Entries in a dataset>
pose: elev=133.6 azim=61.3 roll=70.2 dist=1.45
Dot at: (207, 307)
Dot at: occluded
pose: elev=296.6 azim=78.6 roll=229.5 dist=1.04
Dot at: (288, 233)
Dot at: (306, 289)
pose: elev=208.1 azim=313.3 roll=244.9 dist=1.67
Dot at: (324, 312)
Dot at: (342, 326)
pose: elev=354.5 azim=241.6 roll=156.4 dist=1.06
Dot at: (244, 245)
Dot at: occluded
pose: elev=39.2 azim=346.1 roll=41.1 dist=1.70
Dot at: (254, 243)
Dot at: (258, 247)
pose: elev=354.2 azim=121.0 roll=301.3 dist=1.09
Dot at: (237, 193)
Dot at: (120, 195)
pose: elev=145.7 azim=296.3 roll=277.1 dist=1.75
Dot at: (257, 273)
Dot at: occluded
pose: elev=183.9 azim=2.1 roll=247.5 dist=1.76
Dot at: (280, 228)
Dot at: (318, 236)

Directive> Write out the entries above as a numbered list, skipping any blank lines.

Task solution>
1. pose: elev=133.6 azim=61.3 roll=70.2 dist=1.45
2. Dot at: (207, 307)
3. Dot at: occluded
4. pose: elev=296.6 azim=78.6 roll=229.5 dist=1.04
5. Dot at: (288, 233)
6. Dot at: (306, 289)
7. pose: elev=208.1 azim=313.3 roll=244.9 dist=1.67
8. Dot at: (324, 312)
9. Dot at: (342, 326)
10. pose: elev=354.5 azim=241.6 roll=156.4 dist=1.06
11. Dot at: (244, 245)
12. Dot at: occluded
13. pose: elev=39.2 azim=346.1 roll=41.1 dist=1.70
14. Dot at: (254, 243)
15. Dot at: (258, 247)
16. pose: elev=354.2 azim=121.0 roll=301.3 dist=1.09
17. Dot at: (237, 193)
18. Dot at: (120, 195)
19. pose: elev=145.7 azim=296.3 roll=277.1 dist=1.75
20. Dot at: (257, 273)
21. Dot at: occluded
22. pose: elev=183.9 azim=2.1 roll=247.5 dist=1.76
23. Dot at: (280, 228)
24. Dot at: (318, 236)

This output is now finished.